A decisão atingiu a Lei Municipal 7.015/22. O texto garantia aos estudantes o direito ao aprendizado da língua portuguesa conforme normas legais de ensino, o Vocabulário Ortográfico da Língua Portuguesa e a gramática elaborada nos termos da reforma ortográfica ratificada pela Comunidade dos Países de Língua Portuguesa. Também proibia expressamente a linguagem neutra na grade curricular e em materiais didáticos.
A ação foi proposta pela Aliança Nacional LGBTI+ e pela Associação Brasileira de Famílias Homotransafetivas. As entidades alegaram vício formal, sustentando que o município tratou de diretrizes e bases da educação, matéria de competência privativa da União. Também apontaram violações a liberdades de expressão, ensino e aprendizagem, além de isonomia e razoabilidade.
O relator Luiz Fux votou pela derrubada da lei. Para ele, a Constituição atribui à União competência privativa para legislar sobre diretrizes e bases da educação nacional. O ministro afirmou ainda que o STF já consolidou entendimento contra leis estaduais e municipais que proíbem linguagem neutra em escolas, por considerar que o tema envolve currículo, conteúdo programático, metodologia de ensino e exercício da atividade docente. Acompanharam o relator Alexandre de Moraes, Dias Toffoli, Edson Fachin, Flávio Dino, Cármen Lúcia e Gilmar Mendes.
A divergência parcial mostrou que nem todos os ministros aceitaram a derrubada integral da norma. Cristiano Zanin entendeu que apenas o artigo 2º, que proibia a linguagem neutra na grade curricular e no material didático, era formalmente inconstitucional. Para ele, o artigo 1º apenas assegurava o aprendizado da língua portuguesa conforme normas legais, o Volp e a gramática oficial, sem invadir a competência da União.

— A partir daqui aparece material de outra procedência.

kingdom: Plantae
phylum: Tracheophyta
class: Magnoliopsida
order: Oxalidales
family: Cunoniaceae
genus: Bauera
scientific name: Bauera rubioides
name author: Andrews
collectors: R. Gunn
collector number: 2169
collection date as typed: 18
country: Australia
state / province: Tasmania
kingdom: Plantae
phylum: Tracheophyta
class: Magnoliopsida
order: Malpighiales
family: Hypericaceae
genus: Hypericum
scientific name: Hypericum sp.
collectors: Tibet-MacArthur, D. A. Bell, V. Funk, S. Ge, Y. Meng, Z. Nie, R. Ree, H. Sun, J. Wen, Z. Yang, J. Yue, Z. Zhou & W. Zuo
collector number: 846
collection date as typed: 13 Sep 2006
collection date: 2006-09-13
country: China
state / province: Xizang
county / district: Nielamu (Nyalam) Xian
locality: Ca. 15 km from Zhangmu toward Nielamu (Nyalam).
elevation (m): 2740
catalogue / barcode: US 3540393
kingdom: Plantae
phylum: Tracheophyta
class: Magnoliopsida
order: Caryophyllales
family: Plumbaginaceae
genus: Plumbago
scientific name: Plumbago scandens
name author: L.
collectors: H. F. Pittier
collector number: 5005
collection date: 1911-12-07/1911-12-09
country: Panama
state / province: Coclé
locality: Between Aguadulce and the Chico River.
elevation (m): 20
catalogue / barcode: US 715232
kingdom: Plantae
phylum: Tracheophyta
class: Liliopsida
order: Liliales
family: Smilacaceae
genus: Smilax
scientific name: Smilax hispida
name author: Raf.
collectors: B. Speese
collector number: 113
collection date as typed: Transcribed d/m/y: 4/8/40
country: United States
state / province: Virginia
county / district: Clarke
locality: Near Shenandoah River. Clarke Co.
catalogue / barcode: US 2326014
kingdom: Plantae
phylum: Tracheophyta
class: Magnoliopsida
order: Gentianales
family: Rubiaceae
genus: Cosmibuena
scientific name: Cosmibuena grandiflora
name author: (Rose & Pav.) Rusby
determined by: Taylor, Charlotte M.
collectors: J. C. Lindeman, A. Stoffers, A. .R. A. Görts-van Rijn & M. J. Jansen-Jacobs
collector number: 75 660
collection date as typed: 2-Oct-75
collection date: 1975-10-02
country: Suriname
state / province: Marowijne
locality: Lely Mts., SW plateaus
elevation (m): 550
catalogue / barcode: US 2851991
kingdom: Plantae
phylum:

Nunes Marques e André Mendonça acompanharam essa posição.
A decisão, porém, desloca para o Judiciário uma escolha política que havia sido tomada no município. A Câmara de Betim aprovou de forma legítima uma norma sobre o uso oficial da língua portuguesa em escolas e documentos pedagógicos locais, respondendo a uma demanda pública sobre ensino, material didático e padronização da linguagem. Ao invalidar a lei, o STF usurpou as atribuições do judiciário para revogar decisão municipal em tema de forte repercussão política.
A decisão do STF afirma que municípios não podem legislar sobre diretrizes gerais da educação, mas a lei de Betim também tratava da preservação da norma-padrão da língua portuguesa nos instrumentos escolares. Ao derrubar a norma por inteiro, a maioria retirou do município a possibilidade de estabelecer orientação própria sobre documentos e materiais usados em sua rede.
Com isso, a Corte novamente assumiu papel político em debates que passam por câmaras municipais, famílias, escolas e professores. A formalidade constitucional usada como fundamento não elimina o caráter político da intervenção. O resultado prático é que uma decisão local sobre linguagem e ensino foi substituída por uma decisão judicial nacional, fortalecendo a tendência de o STF arbitrar conflitos que poderiam ser resolvidos no campo legislativo municipal.